Benim naçizane tavsiyem. Çocuklarınızı özellikle 18 yaşı altından kim varsa Formula 1 seyreder gibi kulak tıkayıcı takması lazım. Bu yüzde yüz sağlık uyarısı. Çünkü hakkaten rahatsız edici. Hakemin düdüğü duyulmuyor.  İlk yarıdaydı sanırım, Leipzig takımı oyuncuları autu yanlış kullandı. Yani ceza sahası içinde karşıladı.  Dolayısıyla tekrarlanması lazım. Bir dakika sonra tekrarlandı. Duyulmuyor yani."


"Mustafa hoca konuşurken bir kesim diyor ki, 'ya çakma filozof falan'. Böyle şeyler söyleyenler var. Bunlar zenginlik.
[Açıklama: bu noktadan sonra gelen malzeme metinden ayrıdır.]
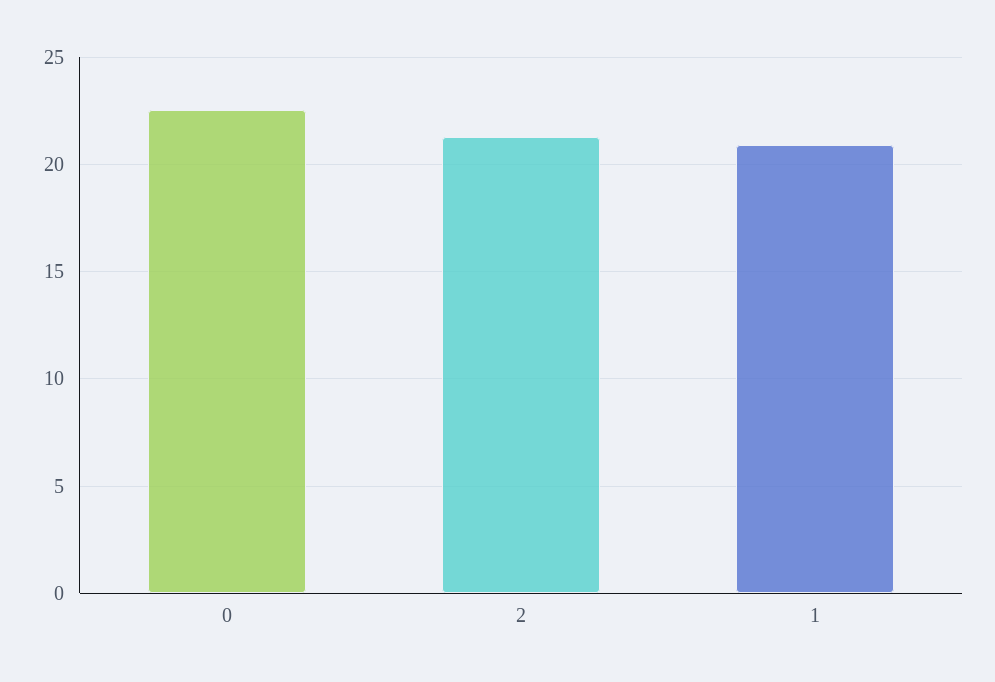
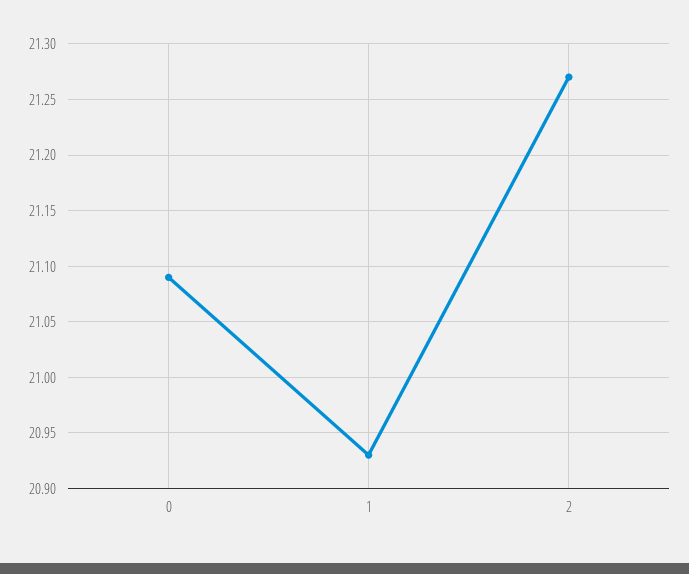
0: 22.5 -> 21.09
Başka kelimelerle başka bir şeyler anlatmak isteyen birilerinin olması hayatlarımızda zenginliktir. Sadece futbol sahasında olan şeyler değil bizim. Şov sadece onlar değil. Şov bunlarda. Hani birilerine sallayarak, bizim hakkımız yendi denerek konuşulacağına,  böyle akılda kalıcı, çok mu yüksek kalite edebiyat bu olmayabilir."

"Şimdi Eljif Elmas'tan çok büyük beklenti var. Umarım bu beklentileri karşılar. Çünkü Fenerbahçe'nin böyle bir oyuncuya ihtiyacı var. Bu konuda bir şey yok. Aykut hocanın tercihi de doğru. Bu konunun üzerinde durulması gereken şey ise şu; 21.5 milyon euroluk maliyetiyle Yani 100 trilyondan fazla. Fenerbahçe bütçesini ciddi anlamda zorlayan Van Persie ile yollar ayrılıyor.

Şimdi azcık net konuşalım. Fenerbahçe'nin bütçesini Van Persie zorlamıyor. Fenerbahçe'nin bütçesini Van Persie ile sakat olmasına rağmen sözleşme imzalayanlar zoluyor. Sakat olmasına rağmen sözleşme imzalanır ben söylemedim. Aziz Yıldırım söyledi. Fenerbahçe kulübünün en yetkili kişisi. 20 yıldır başkanı olan Fenerbahçe'nin her şeyini herkesten daha iyi bilen başkan.  Eğer burda Terraneo'nun bir sorumluluğu varsa Terraneo kandırıldıysa ben öyle düşünmüyorum. Sonuçta imza atıldı.  Fenerbahçe'nin tıp heyeti bakmıyor mu Van Persie sakat mı değil mi diye.  Fenerbahçe'nin ciddi anlaşmalı hastaneleri var.